----- SOURCE DATA

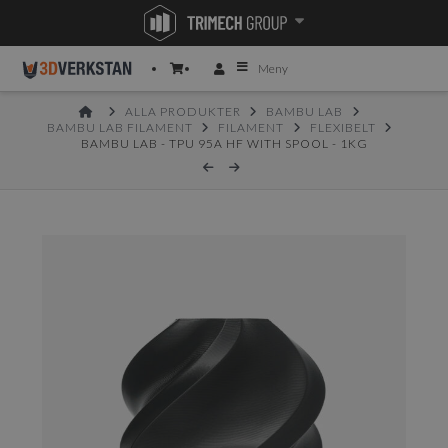
Meny
HOME
ALLA PRODUKTER
BAMBU LAB
BAMBU LAB FILAMENT
FILAMENT
FLEXIBELT
BAMBU LAB - TPU 95A HF WITH SPOOL - 1KG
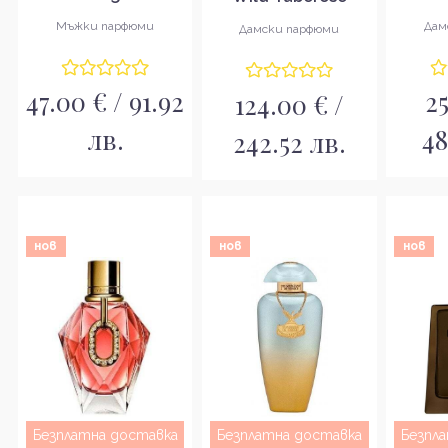
Тоалетна вода за
вода 
Intense Парфюмна
Мъжки парфюми
Дам
Дамски парфюми
мъже EDT
вода за жени EDP
47.00 € / 91.92
25
124.00 € /
лв.
48
242.52 лв.
нов
нов
нов
Безплатна доставка
Безплатна доставка
Безпл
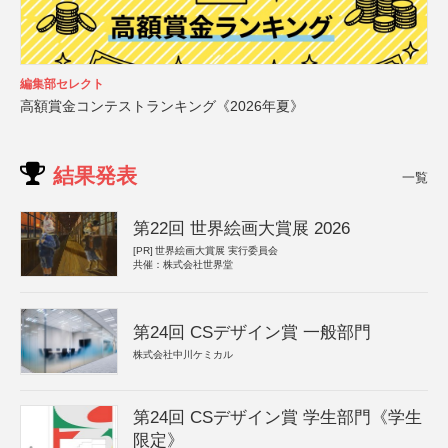
編集部セレクト
高額賞金コンテストランキング《2026年夏》
結果発表
一覧
第22回 世界絵画大賞展 2026
[PR]
世界絵画大賞展 実行委員会
共催：株式会社世界堂
第24回 CSデザイン賞 一般部門
株式会社中川ケミカル
第24回 CSデザイン賞 学生部門《学生
限定》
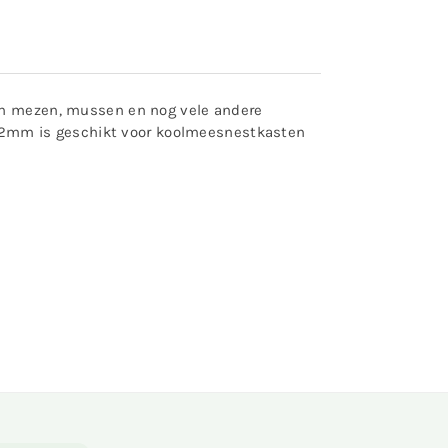
van mezen, mussen en nog vele andere
 ø 32mm is geschikt voor koolmeesnestkasten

----------

## WORK TO COMPLETE
Copy out the listing word for word and skip its pictures.

## RESULT FOR THIS TASK
Meny
HOME
ALLA PRODUKTER
BAMBU LAB
BAMBU LAB FILAMENT
FILAMENT
FLEXIBELT
BAMBU LAB - TPU 95A HF WITH SPOOL - 1KG
Тоалетна вода за
вода 
Intense Парфюмна
Мъжки парфюми
Дам
Дамски парфюми
мъже EDT
вода за жени EDP
47.00 € / 91.92
25
124.00 € /
лв.
48
242.52 лв.
нов
нов
нов
Безплатна доставка
Безплатна доставка
Безпл
編集部セレクト
高額賞金コンテストランキング《2026年夏》
結果発表
一覧
第22回 世界絵画大賞展 2026
[PR]
世界絵画大賞展 実行委員会
共催：株式会社世界堂
第24回 CSデザイン賞 一般部門
株式会社中川ケミカル
第24回 CSデザイン賞 学生部門《学生
限定》
van mezen, mussen en nog vele andere
 ø 32mm is geschikt voor koolmeesnestkasten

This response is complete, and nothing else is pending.